The larger hpc clusters, most notably hpc03, hpc06, hpc11 and hpc12, are shared by two or more research groups. On those clusters every group has their own queue, sometimes even more than one. These queues give exclusive and full access to a specific set of nodes.

There is also a guest queue on every hpc cluster that gives access to all nodes, but with some restrictions, you will not be able to run non-rerunable and interactive jobs.

In most cases, access to one of the queues is based on group membership in the Active Directory. If your netid is not a member of the right group, you default to the guest queue if you submit a job.
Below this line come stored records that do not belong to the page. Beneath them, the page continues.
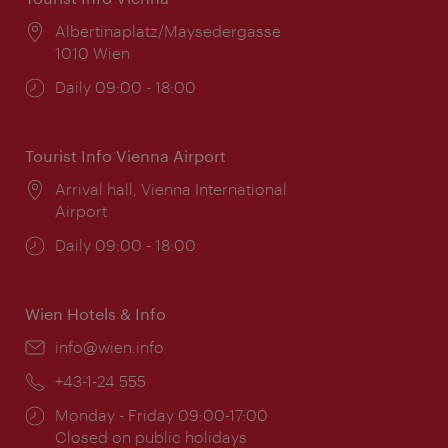
Location:
Albertinaplatz/Maysedergasse
1010 Wien
Opening
Daily 09:00 - 18:00
times:
Tourist Info Vienna Airport
Location:
Arrival hall, Vienna International
Airport
Opening
Daily 09:00 - 18:00
times:
Wien Hotels & Info
Email:
info@wien.info
Phone:
+43-1-24 555
Opening
Monday - Friday 09:00-17:00
times:
Closed on public holidays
If you have access to the group and bulk network shares of your research group, you should also have access to the normal queue on the hpc cluster. If not, contact the secretary in your research group and let him/her arrange the group membership of your netid.

You can check your default queue by submitting a small test job and then have a look at the list with jobs with the qstat command.

[jsmith@hpc10 ~]$ echo "sleep 60" | qsub 
[jsmith@hpc10 ~]$ qstat -u jsmith

If you see anything other than guest in the third column, then you are all set.

There are two ways to select the guest queue;

With the -q switch on the commandline:

qsub -q guest job1

Or with a directive at the start of your job script:

#PBS -q guest

It is important to know that a job in the guest queue can be interrupted and resumed at any time. You should make sure that the application in your job saves the intermediate results at regular intervals and that it knows how to continue when your job is resumed. If you neglect this, your job in the guest queue will start all over again every time it is interrupted and resumed.